Linda McCartney Retrospective
Walker Art Gallery, 8 August – 1 November 2020
Words, Remy Greasley
Linda McCartney appears to have always been in the right place at the right time. This may seem to reduce her photographic achievements to coincidence, opportunism, and chance, but this is not the case and the Walker Art Gallery’s Linda McCartney Retrospective hammers this point home.
The photos masterfully frame Linda’s life through her own lens. They tell her story – one that’s often dwarfed next to that of her husband, or her photographic subjects (Mick Jagger and Jimi Hendrix, to name a couple) – in full. We see that it’s a story featuring these icons, not one relying on them.
There is something a little fairytale in Linda’s story: a young, aspiring photographer, being given a shot at the big leagues and taking it, taking it until she has been awarded Rolling Stone’s Female Photographer of the Year (1967), before becoming the first female ever to shoot the cover the following year, all before marrying the biggest of the big. Her life does sound like a dream come true, but in this retrospective we see how genuine Linda’s story was, how uncontrived, how gentle, how fair, and how unassuming it was. Names known in every household from Cheshire to China are shot with the same lens as coal miners and children.
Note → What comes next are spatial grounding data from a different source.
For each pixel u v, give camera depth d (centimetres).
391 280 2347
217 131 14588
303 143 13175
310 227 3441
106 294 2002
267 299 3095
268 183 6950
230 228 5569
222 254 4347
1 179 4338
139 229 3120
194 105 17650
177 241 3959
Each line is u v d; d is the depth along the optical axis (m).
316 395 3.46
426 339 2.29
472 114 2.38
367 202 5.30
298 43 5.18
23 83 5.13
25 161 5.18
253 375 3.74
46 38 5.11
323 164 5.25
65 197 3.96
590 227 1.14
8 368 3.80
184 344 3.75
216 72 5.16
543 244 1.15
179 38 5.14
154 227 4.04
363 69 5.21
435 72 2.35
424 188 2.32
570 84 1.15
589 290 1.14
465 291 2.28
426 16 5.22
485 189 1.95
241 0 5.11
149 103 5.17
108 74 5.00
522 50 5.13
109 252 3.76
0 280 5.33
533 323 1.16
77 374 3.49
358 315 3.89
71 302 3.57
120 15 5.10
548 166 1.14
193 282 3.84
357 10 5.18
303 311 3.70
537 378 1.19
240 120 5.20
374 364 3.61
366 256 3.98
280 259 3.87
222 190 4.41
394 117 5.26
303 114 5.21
The personalities of Linda’s photos are not the only talking points of the exhibition. A selection of photos in and of nature are perhaps the most picturesque of the exhibition, and a handful of painterly-arranged still lifes are speckled throughout. Sun prints (a technique which uses natural light to develop images) and cyanotype (a process to copy images, producing a blue, or cyan, print) are about the extend of Linda’s experimentation with equipment and form, but the fact she manages to get so close to her subject, and the fact her range is so expansive and creative, with what we may consider a bare minimum (for a professional photographer), this lack of experimentation is not something to gripe about.
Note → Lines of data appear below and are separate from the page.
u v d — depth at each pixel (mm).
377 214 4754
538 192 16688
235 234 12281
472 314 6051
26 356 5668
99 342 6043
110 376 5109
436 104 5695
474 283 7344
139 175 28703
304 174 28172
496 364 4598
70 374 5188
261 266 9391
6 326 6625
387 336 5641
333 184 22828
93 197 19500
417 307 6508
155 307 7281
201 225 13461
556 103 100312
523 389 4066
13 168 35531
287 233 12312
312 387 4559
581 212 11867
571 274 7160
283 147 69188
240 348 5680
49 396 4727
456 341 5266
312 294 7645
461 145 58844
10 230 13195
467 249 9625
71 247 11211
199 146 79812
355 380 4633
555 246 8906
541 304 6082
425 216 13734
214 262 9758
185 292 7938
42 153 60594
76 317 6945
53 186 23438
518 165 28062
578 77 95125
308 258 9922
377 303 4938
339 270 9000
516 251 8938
The retrospective, as a form of exhibition, is always threatened by the fact it’s subject may now be dated and stale, and Walker’s Linda McCartney Retrospective is, without doubt, of a period, a certain, inimitable period, one which reconfigured popular culture completely. However, what is incredible about Linda McCartney is that she stood at the very heart of this period, right next to one of its main proprietors while being swamped in the rest from the very start, and was unaffected by it. Linda was strong enough to stand over the fire that was the Beatles, the Rolling Stones, Eric Clapton, Jimi Hendrix (the a-list goes on) without burning up in its flame. This ability, and her focus on the human and the natural, is what allows this retrospective to be definitely of a period yet also so, so timeless.